Could you set down exactly the lines in the records below between the line holding "right elbow: (546, 447)" and the line holding "left ankle: (263, 550)", inclusive?

**Input records**

☆ ☆ ☆ ☆ ☆ ☆ ☆

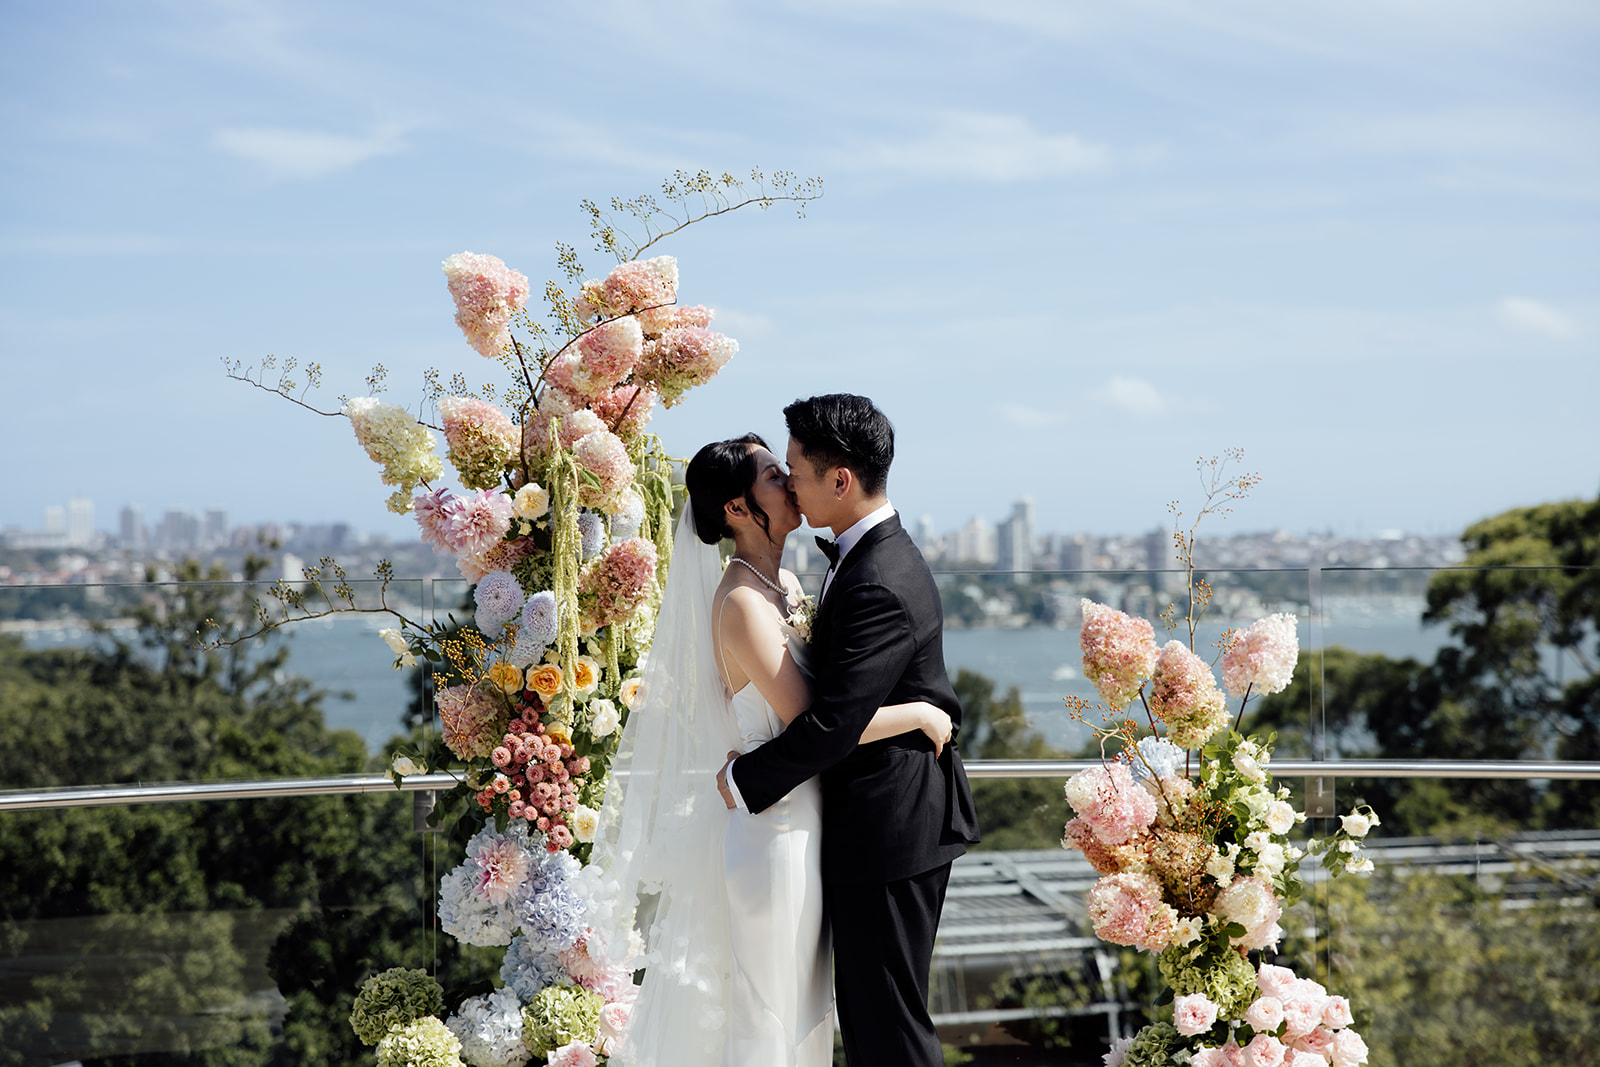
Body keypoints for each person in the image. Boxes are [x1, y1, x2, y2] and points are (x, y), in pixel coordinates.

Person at [593, 431, 953, 1067]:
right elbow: (816, 720)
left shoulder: (783, 583)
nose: (789, 484)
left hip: (808, 817)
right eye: (771, 476)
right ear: (736, 509)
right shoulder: (742, 603)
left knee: (804, 1014)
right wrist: (918, 714)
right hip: (776, 832)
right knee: (772, 1016)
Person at [719, 395, 982, 1067]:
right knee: (870, 1022)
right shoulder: (861, 557)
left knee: (888, 1027)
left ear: (840, 480)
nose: (790, 484)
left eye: (796, 470)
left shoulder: (879, 579)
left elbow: (832, 721)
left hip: (891, 828)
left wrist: (743, 778)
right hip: (874, 824)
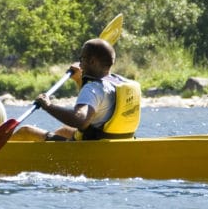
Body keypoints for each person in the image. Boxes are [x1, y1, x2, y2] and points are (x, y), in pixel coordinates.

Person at [12, 37, 142, 142]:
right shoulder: (118, 82)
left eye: (82, 59)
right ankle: (46, 151)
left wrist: (48, 106)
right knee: (63, 131)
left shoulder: (92, 89)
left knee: (26, 131)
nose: (80, 64)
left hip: (92, 148)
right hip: (116, 140)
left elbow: (79, 120)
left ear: (92, 61)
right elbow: (98, 104)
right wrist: (78, 80)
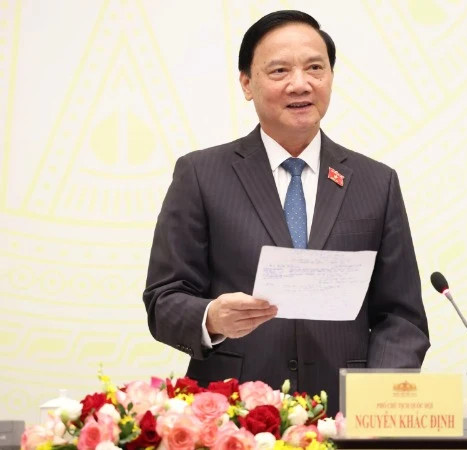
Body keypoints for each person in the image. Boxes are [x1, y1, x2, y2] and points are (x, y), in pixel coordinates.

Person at [143, 10, 430, 413]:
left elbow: (402, 318)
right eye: (279, 70)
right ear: (246, 83)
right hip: (234, 417)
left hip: (344, 417)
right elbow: (163, 298)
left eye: (316, 67)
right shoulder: (201, 175)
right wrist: (211, 317)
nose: (301, 84)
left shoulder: (375, 182)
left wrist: (374, 405)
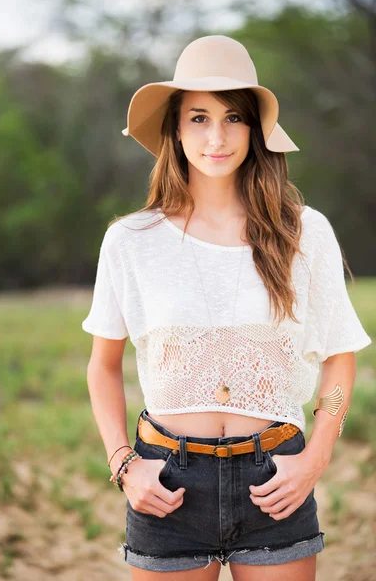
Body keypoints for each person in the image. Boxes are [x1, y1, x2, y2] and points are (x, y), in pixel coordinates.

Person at [81, 35, 372, 580]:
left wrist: (317, 457)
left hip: (274, 482)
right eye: (198, 117)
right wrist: (124, 464)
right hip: (167, 483)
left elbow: (339, 356)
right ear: (174, 127)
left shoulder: (306, 233)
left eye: (233, 117)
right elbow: (102, 365)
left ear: (255, 129)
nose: (216, 137)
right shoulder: (131, 240)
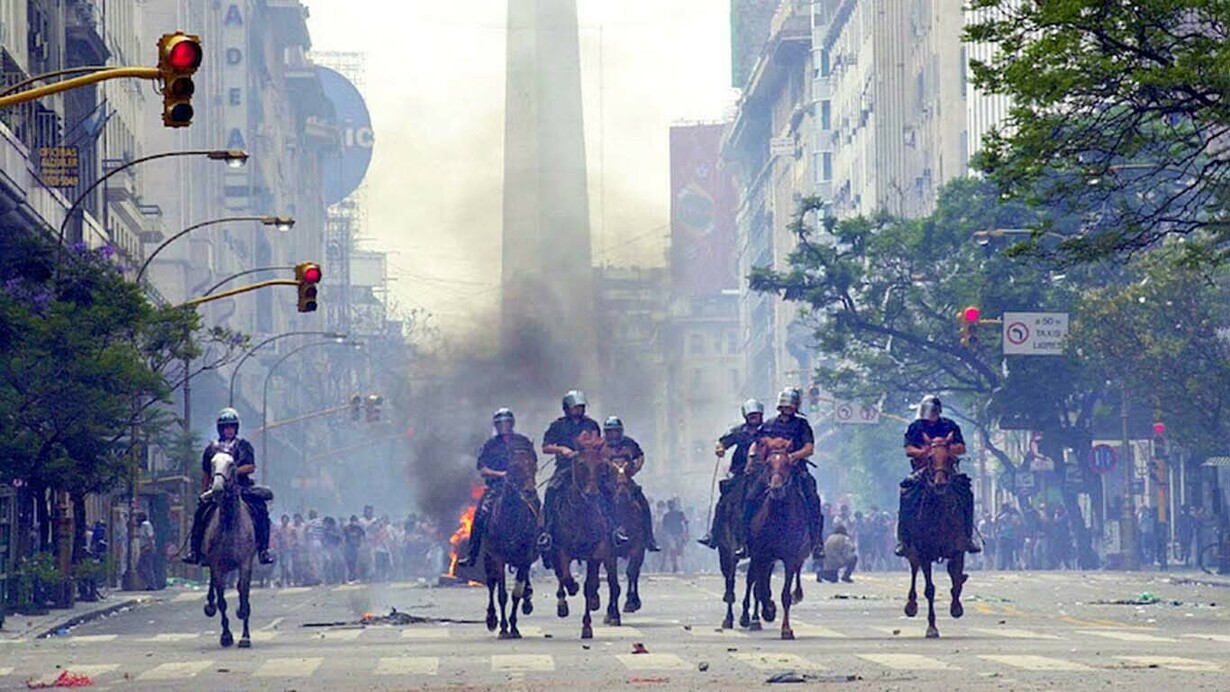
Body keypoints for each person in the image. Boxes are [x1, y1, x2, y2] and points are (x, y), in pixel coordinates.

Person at [541, 390, 629, 565]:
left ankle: (615, 528)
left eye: (581, 406)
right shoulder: (557, 426)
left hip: (591, 467)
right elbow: (546, 447)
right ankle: (547, 532)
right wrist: (562, 450)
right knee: (551, 491)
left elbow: (599, 444)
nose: (579, 409)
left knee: (608, 491)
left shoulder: (591, 424)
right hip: (567, 468)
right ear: (567, 408)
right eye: (575, 407)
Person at [183, 408, 275, 565]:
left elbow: (250, 467)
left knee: (260, 510)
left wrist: (231, 471)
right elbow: (206, 473)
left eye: (231, 427)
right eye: (225, 427)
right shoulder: (211, 448)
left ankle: (263, 550)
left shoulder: (243, 446)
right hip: (217, 489)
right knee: (200, 515)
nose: (228, 430)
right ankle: (195, 551)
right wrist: (204, 493)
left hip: (241, 488)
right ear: (220, 429)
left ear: (236, 428)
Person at [744, 389, 825, 561]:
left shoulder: (802, 425)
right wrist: (752, 459)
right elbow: (756, 444)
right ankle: (744, 541)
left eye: (791, 406)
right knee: (750, 499)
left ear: (796, 406)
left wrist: (794, 456)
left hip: (795, 470)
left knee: (813, 500)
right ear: (780, 406)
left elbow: (809, 448)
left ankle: (817, 542)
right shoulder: (769, 424)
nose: (788, 408)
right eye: (785, 405)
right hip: (771, 470)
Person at [458, 408, 545, 567]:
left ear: (512, 424)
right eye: (500, 424)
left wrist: (525, 476)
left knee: (538, 508)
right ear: (496, 426)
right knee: (480, 513)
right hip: (497, 487)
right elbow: (482, 469)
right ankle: (472, 553)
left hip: (521, 487)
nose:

☆ ☆ ☆ ☆ ☆ ☆ ☆

**Completed exercise**
right elbow: (546, 447)
right ankle: (547, 532)
right wrist: (562, 450)
right knee: (551, 491)
left elbow: (599, 444)
nose: (579, 409)
left knee: (608, 491)
left shoulder: (591, 424)
right hip: (567, 468)
right ear: (567, 408)
right eye: (575, 407)
Person at [183, 408, 275, 565]:
left elbow: (250, 467)
left knee: (260, 510)
left wrist: (231, 471)
right elbow: (206, 473)
left eye: (231, 427)
right eye: (225, 427)
right shoulder: (211, 448)
left ankle: (263, 550)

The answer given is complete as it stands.